In rooms historically dominated by men, her approach is not to be louder. It is to be anchored.
There is a cultural narrative suggesting women must amplify their volume to command respect. Gullickson disagrees. Strategic positioning, she says, is about certainty, not noise.
Dependence is quiet because it requires minimizing oneself to maintain access. Independence, by contrast, carries a different energy. When you are not dependent on approval, validation, or a single outcome, you can occupy space without apology.
If it is your meeting, your deal, your outcome on the line, you walk in with calm certainty. Not bravado. Not aggression. Certainty.
Negotiation, in her framework, is not confrontation. It is clarity.
Authenticity does not mean reacting instantly. Authenticity means responding intentionally. When situations are emotionally charged, space becomes a strategy. There is no rule requiring response at the peak of emotion.
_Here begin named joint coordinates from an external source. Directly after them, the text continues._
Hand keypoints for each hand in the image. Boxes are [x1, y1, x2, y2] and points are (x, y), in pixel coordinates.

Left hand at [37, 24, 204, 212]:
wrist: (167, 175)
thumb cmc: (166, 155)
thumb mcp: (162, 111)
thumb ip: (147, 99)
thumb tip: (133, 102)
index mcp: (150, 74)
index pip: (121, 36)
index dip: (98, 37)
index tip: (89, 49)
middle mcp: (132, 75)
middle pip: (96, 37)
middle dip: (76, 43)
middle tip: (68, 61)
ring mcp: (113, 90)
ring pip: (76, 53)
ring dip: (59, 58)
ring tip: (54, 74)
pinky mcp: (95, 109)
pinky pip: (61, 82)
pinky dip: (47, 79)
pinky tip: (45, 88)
She teaches women to workshop decisions logically.
Write the pros and cons. Identify non negotiables. Clarify the outcome you are optimizing for. Emotion offers information, but it should not control the steering wheel.
This shift from reaction to response preserves both authenticity and strategy. A woman can be real and disciplined at the same time.
Although Gullickson has spoken on major industry stages, she describes her most meaningful work as happening in intimate rooms. In those rooms, women make different decisions. They choose clarity over panic. They choose standards over short term comfort.
Each decision builds evidence.
Confidence compounds when a woman stands behind her choices. When she stops outsourcing decisions or seeking permission, her posture changes. Her language sharpens. Her tolerance recalibrates. What she attracts and what she builds begin to reflect her internal standards.
This is where Gullickson sees true transformation.
The shift from survival to leverage is perhaps the most profound evolution she describes. Survival mode is characterized by high emotion and limited options. Decisions are made quickly to stop discomfort. Leverage mode is calm and intentional. Decisions are made to protect the future.
The difference affects everything.
Financially, expensive emotional decisions decrease. Relationally, draining dynamics are no longer tolerated. Self expression becomes less about being chosen and more about choosing oneself.

Leverage instills confidence because it is rooted in self awareness and self trust. It is not reactive. It is structured.
Through systems, standards, and skill, Sara Gullickson reframes power as something far deeper than charisma or visibility. It is built quietly through discipline. It is reinforced through clarity. It is expressed through intentional presence.
For women ready to stop performing and start positioning, her message is direct: build leverage, enforce standards, and let your systems speak louder than your personality ever could.